Three Drivers that accelerate Digital Transformation in Commercial Lending

Credit and lending are the core lines of business in commercial and corporate banking. Even though they are at the center of rapidly evolving digital transformation initiatives, some challenges exist in the commercial lending landscape. Commercial lending facilities are complex and based on the type of customer’s business; banks need to offer different commercial lending products, such as term loans, trade finance, term Loans, Trade Finance, bills, LOC, treasury products to various customer segments such as corporate, SMEs and financial institutions. RM’s need to make quick decisions to offer the right product to their customers based on the customer’s rating and financial analysis. However, the underwriting and commercial lending processes are slow and cumbersome for banks when compared to retail lending. These processes have lead to chronic operational and service problems and been a drag on bank’s staff productivity and customer experience in credit and wholesale lending business for decades.

Customers expect greater transparency in the credit and lending process and services with better digital experience from their banking partners. This is compelling commercial lenders to transform their business landscape from analog to digital. But, having to balance the ongoing use of legacy systems and siloed operations with customer-centricity and higher operational efficiency are creating roadblocks that do not allow commercial banks to undertake an aggressive transformation program. In today’s competitive and volatile environment, commercial lenders face a clear imperative: transform or fall behind and fail.
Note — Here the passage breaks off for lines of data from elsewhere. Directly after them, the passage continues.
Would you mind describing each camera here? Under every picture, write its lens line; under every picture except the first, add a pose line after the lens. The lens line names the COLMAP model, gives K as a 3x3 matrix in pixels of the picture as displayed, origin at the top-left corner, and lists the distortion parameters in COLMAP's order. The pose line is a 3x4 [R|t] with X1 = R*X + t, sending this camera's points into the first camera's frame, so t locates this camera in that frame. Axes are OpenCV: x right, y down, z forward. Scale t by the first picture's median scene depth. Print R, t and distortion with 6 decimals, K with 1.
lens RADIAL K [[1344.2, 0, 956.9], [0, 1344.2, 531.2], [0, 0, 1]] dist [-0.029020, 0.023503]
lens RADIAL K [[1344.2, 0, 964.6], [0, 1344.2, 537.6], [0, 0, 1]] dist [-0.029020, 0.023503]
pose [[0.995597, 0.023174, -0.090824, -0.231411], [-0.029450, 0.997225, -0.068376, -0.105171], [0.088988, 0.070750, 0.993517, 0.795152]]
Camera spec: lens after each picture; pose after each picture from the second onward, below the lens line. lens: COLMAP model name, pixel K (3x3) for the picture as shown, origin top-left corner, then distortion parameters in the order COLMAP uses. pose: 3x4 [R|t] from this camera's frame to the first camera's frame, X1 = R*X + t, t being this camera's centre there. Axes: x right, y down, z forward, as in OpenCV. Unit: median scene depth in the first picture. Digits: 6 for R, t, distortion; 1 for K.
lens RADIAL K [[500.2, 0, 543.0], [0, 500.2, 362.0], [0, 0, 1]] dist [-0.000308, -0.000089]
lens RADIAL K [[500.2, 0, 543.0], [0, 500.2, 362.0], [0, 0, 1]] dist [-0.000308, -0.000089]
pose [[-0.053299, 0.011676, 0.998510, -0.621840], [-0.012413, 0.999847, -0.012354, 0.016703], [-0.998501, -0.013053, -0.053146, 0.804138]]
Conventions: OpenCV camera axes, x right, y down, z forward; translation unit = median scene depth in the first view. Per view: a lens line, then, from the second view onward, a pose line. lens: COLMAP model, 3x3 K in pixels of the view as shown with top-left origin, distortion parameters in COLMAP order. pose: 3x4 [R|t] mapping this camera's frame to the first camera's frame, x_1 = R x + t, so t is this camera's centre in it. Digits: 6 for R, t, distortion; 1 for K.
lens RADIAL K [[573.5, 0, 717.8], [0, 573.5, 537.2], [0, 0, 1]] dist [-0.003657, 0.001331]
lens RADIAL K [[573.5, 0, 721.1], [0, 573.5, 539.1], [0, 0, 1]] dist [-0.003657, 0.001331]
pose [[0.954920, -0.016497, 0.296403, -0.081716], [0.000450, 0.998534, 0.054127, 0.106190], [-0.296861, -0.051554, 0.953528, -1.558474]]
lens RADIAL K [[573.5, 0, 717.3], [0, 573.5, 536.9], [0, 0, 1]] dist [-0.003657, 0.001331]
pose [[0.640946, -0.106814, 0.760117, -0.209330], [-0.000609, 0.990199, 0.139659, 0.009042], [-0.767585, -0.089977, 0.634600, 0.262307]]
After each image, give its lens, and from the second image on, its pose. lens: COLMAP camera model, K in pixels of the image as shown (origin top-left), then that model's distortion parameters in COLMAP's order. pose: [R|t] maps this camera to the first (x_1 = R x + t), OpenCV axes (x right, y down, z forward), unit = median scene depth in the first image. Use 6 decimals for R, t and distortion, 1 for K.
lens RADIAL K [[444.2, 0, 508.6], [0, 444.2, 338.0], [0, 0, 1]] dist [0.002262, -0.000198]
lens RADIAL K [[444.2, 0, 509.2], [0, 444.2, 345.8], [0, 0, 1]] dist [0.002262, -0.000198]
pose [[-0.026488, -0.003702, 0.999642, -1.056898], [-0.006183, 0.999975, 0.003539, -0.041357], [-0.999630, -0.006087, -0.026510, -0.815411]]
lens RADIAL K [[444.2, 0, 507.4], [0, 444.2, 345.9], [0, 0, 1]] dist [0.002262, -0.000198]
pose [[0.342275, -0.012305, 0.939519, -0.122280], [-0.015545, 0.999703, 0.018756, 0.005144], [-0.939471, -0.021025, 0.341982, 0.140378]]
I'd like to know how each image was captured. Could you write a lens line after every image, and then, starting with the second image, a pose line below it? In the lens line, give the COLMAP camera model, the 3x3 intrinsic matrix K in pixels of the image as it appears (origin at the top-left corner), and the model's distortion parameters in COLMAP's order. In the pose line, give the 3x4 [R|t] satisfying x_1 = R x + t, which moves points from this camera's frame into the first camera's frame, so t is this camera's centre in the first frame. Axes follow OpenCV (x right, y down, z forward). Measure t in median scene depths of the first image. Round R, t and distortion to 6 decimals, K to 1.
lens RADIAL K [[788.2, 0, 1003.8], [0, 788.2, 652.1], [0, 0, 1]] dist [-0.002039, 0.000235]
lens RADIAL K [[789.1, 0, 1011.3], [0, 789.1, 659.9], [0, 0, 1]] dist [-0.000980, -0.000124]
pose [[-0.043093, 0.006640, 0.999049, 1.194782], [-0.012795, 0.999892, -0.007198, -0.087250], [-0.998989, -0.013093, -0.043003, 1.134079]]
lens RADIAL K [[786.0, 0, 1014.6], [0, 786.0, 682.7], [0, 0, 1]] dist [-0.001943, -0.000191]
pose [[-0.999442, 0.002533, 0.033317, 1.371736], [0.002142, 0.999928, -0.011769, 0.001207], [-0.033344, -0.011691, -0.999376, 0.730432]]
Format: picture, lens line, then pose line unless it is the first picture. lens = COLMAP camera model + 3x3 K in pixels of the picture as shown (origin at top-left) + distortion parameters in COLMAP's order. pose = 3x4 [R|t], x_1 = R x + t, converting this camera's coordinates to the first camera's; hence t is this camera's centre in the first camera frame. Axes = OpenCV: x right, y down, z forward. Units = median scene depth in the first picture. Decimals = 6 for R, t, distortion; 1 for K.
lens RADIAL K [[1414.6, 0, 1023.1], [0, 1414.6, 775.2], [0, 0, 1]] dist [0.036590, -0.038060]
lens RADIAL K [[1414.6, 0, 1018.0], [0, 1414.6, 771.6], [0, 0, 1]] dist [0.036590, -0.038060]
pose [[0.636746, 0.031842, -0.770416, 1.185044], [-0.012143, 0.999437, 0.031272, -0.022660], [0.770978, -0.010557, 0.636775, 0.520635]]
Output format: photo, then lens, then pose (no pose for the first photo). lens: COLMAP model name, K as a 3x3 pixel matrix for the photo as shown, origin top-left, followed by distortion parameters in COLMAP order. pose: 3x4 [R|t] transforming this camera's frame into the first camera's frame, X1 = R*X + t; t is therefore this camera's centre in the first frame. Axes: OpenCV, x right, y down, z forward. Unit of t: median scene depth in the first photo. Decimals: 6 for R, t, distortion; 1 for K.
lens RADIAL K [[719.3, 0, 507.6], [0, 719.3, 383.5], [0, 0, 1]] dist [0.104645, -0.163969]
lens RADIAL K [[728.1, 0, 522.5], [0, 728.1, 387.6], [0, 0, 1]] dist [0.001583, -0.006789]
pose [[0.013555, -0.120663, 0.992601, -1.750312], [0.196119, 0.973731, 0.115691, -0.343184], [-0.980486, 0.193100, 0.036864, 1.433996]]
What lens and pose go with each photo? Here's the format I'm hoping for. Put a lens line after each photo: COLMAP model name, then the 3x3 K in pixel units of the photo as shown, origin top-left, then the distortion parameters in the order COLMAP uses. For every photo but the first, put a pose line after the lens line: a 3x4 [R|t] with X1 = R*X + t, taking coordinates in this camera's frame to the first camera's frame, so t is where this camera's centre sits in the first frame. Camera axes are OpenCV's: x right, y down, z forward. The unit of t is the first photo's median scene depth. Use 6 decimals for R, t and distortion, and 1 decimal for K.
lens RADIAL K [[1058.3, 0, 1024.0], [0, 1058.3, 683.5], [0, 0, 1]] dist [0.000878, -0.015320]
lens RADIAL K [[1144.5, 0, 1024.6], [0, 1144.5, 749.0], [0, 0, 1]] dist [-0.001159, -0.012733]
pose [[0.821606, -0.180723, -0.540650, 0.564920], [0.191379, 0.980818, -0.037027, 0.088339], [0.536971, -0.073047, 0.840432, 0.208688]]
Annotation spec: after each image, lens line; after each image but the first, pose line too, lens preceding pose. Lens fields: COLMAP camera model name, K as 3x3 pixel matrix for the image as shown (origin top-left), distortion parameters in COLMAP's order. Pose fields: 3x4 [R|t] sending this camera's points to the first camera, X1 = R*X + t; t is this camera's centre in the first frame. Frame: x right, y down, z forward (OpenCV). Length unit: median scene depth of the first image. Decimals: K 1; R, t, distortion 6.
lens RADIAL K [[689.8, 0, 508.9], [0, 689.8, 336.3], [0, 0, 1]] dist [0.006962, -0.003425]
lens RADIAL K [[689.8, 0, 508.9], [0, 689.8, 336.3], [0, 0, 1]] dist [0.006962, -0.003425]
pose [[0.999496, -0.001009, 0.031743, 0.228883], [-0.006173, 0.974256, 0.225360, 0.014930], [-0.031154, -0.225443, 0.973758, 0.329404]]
Banks who want to seize the real opportunity must develop a successful and sustainable digital transformation strategy geared towards improving current processes, leverage new emerging technologies and maintain compliance with industry standards. Finding an optimal balance lies in re-inventing a new operating model: one that blends customer service, risk management, and operational processes with a scalable and agile platform. The credit and lending engine of the digital future must have the design and structural capability to not only drive the front-to-back credit and lending delivery process but also integrate the process within an ever-widening and dynamic ecosystem.

Digital transformation drivers in commercial lending

With digital commercial lending gaining momentum, banks can follow a two-point agenda to succeed in their digital transformation journey: increase operational efficiency, and unlock new sources for revenue and growth by offering new customer experiences. By prioritizing these three drivers, banks can accelerate their digital transformation journey.

  1. Choose the right platform to support growth
    To be able to sustain their business and continue to scale in the future, banks must select a commercial lending platform that is scalable, open, and flexible. This approach will help them drive down the cost of their back-end infrastructure as well as create a more intuitive and flexible workflow throughout the lending process. From the bank’s perspective, the loan origination process is currently broken and needs fixing. RM’s are spending too much time on non-revenue generation activities such as credit analysis or portfolio monitoring and need a platform that can help them become productive. Commercial banks must help RMs be efficient, reallocate their time, and make it more productive – because this is the time to be spent working with customers or prospecting for new clients. With the right platform, RM’s can collaborate with the loan officer and get access to real-time information and using intelligent data and loan simulation can evaluate the profitability of the deal and offer services to their prospective customers that are simple to understand, tailored to their needs, and rapidly delivered.
  2. Focus on increasing productivity
    The lending business possesses one of the greatest potentials for increased efficiency. In the corporate loan area, it requires a large amount of information to process a loan application, but the manual processes and analog data management slow down the process. The data collection across multiple channels and the bank’s legacy systems also increases the risk of erroneous or missing data. For example, credit officers the time to decision and the time to close a commercial loan are too long and uncertain. With a digital commercial lending platform, credit offers can digitize their end-to-end credit journeys, and using underlying technologies such as artificial intelligence, data analytics, and open APIs will enable faster credit loan application processes with more flexibility to submit a digital application process from anywhere at any time. With access to a platform from any time, anywhere customers can gain a better customer experience and get access to their loan information and track the current loan status from their devices without having to approach the customer service desk.
  3. Invest in technology-driven process value
    In a modern and competitive banking environment, banks expect consistent, timely, and reliable data as “one version of the truth” to build better digital customer experiences and data-driven operating model. We are on the brink of a “new world” centered around digitization, automation, and machine intelligence. With new technology-driven processes like artificial intelligence and big data, banks can automate their end-to-end lending journey and help their credit loan officers reduce their time to decision to one week.

Focus on delivery to generate greater value
Digitization in commercial lending is really about the delivery itself – delivering products and services to the customers faster, conveniently, more efficiently and relevantly, more timely and accurately, more richly, and ubiquitously. Banks that adopt digital transformation and invest in smarter operating models, intelligent customer analytics, process transformation, and agile technology can add value, mitigate pressure on margins, and drive growth in the economy by helping their customers expand their businesses to global markets.